Feelings that a photograph in color washes out. Feelings that every human is able to translate from visual poetry to an introspective understanding of the world that surrounds us: roaring silence, violent calmness, wild meditation. What we see is raw, pure and sensual. It is filled with sadness, fright, and delight. Universal reflections that resonate with every human being on earth. Watching the silent shadows of the desert make you see yourself for what you are.
To this day, it is 10 years that I regularly travel in the Iranian desert. It was an experienced nature adventurer who first suggested that I should go in the desert. Together with a friend, we set off, looking for a new nature experience. Back then, it was not photography that pulled me into this adventure but rather the desert itself: this spectacle of nature. Until this day, I gladly travel several thousand kilometers from Germany to stay in the Iranian desert for at least a couple of days.
During the first trip, I understood that the desert was significantly different from every nature experience that I had to that point – mountains, seas, valleys, rivers or forests. The desert is dominated by an intense, deep, all-consuming silence. It is constantly wrestling with existential dichotomies: life and death, drought and humidity, heat and cold, light and shadow. It seduces with its softness and there is a violence that lacks any romanticism. I might be sleeping peacefully one moment and the next, I need to seek shelter from a roaring sandstorm.
Every year I return to the Iranian Kavir Desert and depart far from oases and desert villages into its heart to devour its silent suspense. One result of these retreats is this ongoing project “Shadows of Silence”: a series of black-and-white shots taken to invite the introspection I described. This project has received recognition in international photography awards.
A future project that is connected to “Shadows of Silence” deals with the relationship between the desert nature and its inhabitants: how do they deal with the unforgiving environment; how does the desert shape their characters and culture?
Basim Ghomorlou, born in 1984, is an Iranian photographer who focuses on Nature and Social Documentary. His dominantly back and white photographs include digital work; however, his specialty is analog photography. Since 2000 he has traveled Iran’s nature, urban and rural areas to capture a country in transition.

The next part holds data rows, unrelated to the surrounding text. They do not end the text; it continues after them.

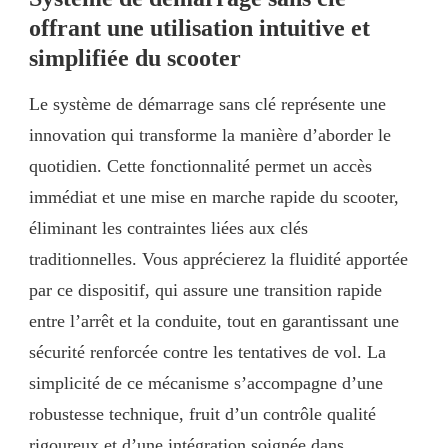
offrant une utilisation intuitive et
simplifiée du scooter
Le système de démarrage sans clé représente une
innovation qui transforme la manière d’aborder le
quotidien. Cette fonctionnalité permet un accès
immédiat et une mise en marche rapide du scooter,
éliminant les contraintes liées aux clés
traditionnelles. Vous apprécierez la fluidité apportée
par ce dispositif, qui assure une transition rapide
entre l’arrêt et la conduite, tout en garantissant une
sécurité renforcée contre les tentatives de vol. La
simplicité de ce mécanisme s’accompagne d’une
robustesse technique, fruit d’un contrôle qualité
rigoureux et d’une intégration soignée dans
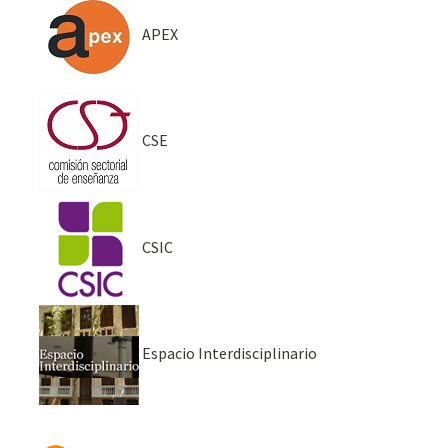
APEX
CSE
CSIC
Espacio Interdisciplinario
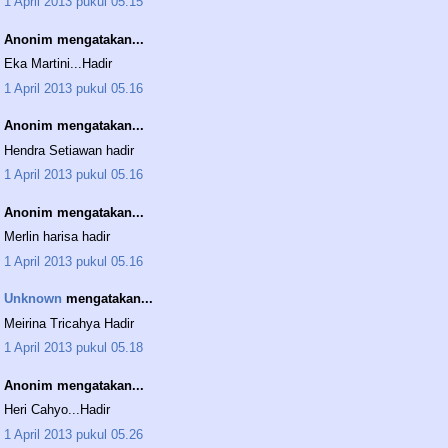
1 April 2013 pukul 05.15
Anonim mengatakan...
Eka Martini...Hadir
1 April 2013 pukul 05.16
Anonim mengatakan...
Hendra Setiawan hadir
1 April 2013 pukul 05.16
Anonim mengatakan...
Merlin harisa hadir
1 April 2013 pukul 05.16
Unknown
mengatakan...
Meirina Tricahya Hadir
1 April 2013 pukul 05.18
Anonim mengatakan...
Heri Cahyo...Hadir
1 April 2013 pukul 05.26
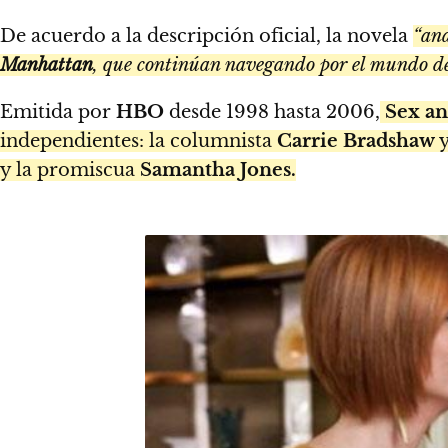
De acuerdo a la descripción oficial, la novela
“ana
Manhattan
, que continúan navegando por el mundo de
Emitida por
HBO
desde 1998 hasta 2006,
Sex an
independientes: la columnista
Carrie Bradshaw
y
y la promiscua
Samantha Jones.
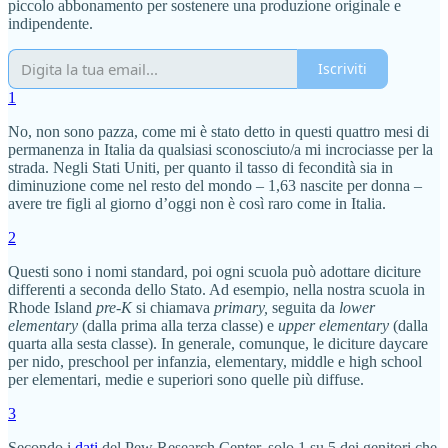
piccolo abbonamento per sostenere una produzione originale e
indipendente.
Iscriviti
1
No, non sono pazza, come mi è stato detto in questi quattro mesi di
permanenza in Italia da qualsiasi sconosciuto/a mi incrociasse per la
strada. Negli Stati Uniti, per quanto il tasso di fecondità sia in
diminuzione come nel resto del mondo – 1,63 nascite per donna –
avere tre figli al giorno d’oggi non è così raro come in Italia.
2
Questi sono i nomi standard, poi ogni scuola può adottare diciture
differenti a seconda dello Stato. Ad esempio, nella nostra scuola in
Rhode Island
pre-K
si chiamava
primary,
seguita da
lower
elementary
(dalla prima alla terza classe) e
upper elementary
(dalla
quarta alla sesta classe). In generale, comunque, le diciture daycare
per nido, preschool per infanzia, elementary, middle e high school
per elementari, medie e superiori sono quelle più diffuse.
3
Secondo i
dati
del Pew Research Center, solo 1 su 5 dei genitori che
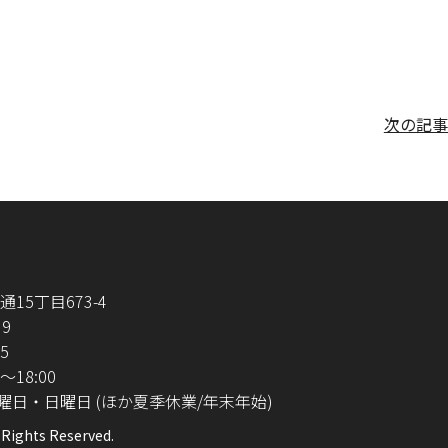
次の記事
15丁目673-4
39
25
～18:00
曜日・日曜日
(ほか夏季休業/年末年始)
ights Reserved.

In 2011 he organized a first-ever photo exhibition in a remote village in Khorasan (Iran). In 2016 he moved to Germany to continue with new and ongoing projects.
Basim presented his work in solo exhibitions in the Iranian Artists’ Forum in Tehran (Iran), the Isfahan Museum of Contemporary Art in Isfahan (Iran), the University of Bonn (Germany) (among other places) and has collaborated with artists in the Cinema Galeries in Brussels (Belgium), the Médiathèque André Malraux in Strasbourg (France) and many other exhibitions. His first book is set to be published in autumn 2019.